Good Morning and... Goodbye! is a 1967 American exploitation film directed by Russ Meyer. It features Alaina Capri, Karen Ciral, as well as Meyer regular Jack Moran, who co-wrote the script.

==Plot==
In a country town, farmer Burt is married to the much younger Angel but cannot satisfy her sexually. Angel has an affair with a construction worker, Stone. Lana is Burt's 17 year old daughter to another woman. She tries to seduce Ray but he is more interested in Angel, so Lana winds up with Stone. Burt meets a sorceress in the forest who rejuvenates his sexual drive, leading him to be reunited with Angel. Lana winds up with Ray. Stone is beaten up by the husband of one of his earlier conquests.

==Cast==
- Alaina Capri as Angel
- Stuart Lancaster as Burt
- Pat Wright as Stone
- Haji as The Catalyst
- Karen Ciral as Lana
- Don Johnson as Ray
- Tom Howland as Herb
- Megan Timothy as Lottie
- Toby Adler as Betty
- Sylvia Tedemar as Go-go dancer
- Cara Peters as Nude opening runner

==Production==
The cast included regular Meyer actress, Haji, who recalled:
I did all my own costuming. I got up hours ahead of time to put those costumes together. I would just go out with a big bag and collect rose petals! I was late one morning for breakfast, and Russ -- he would sit at the head of the table -- he said, "Where were you?!" I shook the bag and said, "I was in the woods cutting down my costume!" I'd tape rose petals in my hair, on my breasts, and between my legs, and that would be my costume. I glued dead bugs on my cheeks and put green sticks and moss in my hair.

==Reception==
The New York Times reviewed a Meyer film for the first time. It said Meyer "makes his points to the point of redundancy."
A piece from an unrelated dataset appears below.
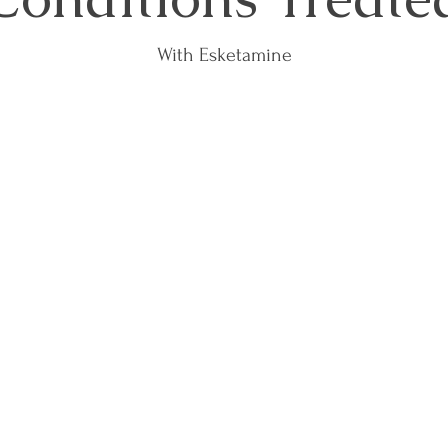
With Esketamine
Roger Ebert later wrote that the film, along with Common Law Cabin, was "not among Meyer's best later work. The plots are too diffuse to maintain dramatic tension, the acting is indifferent, and there is an uncharacteristic amount of aimless dialogue. In retrospect, however, these films can be seen as Meyer's gradual disengagement from plot."

The ban of this film in Chicago was overruled.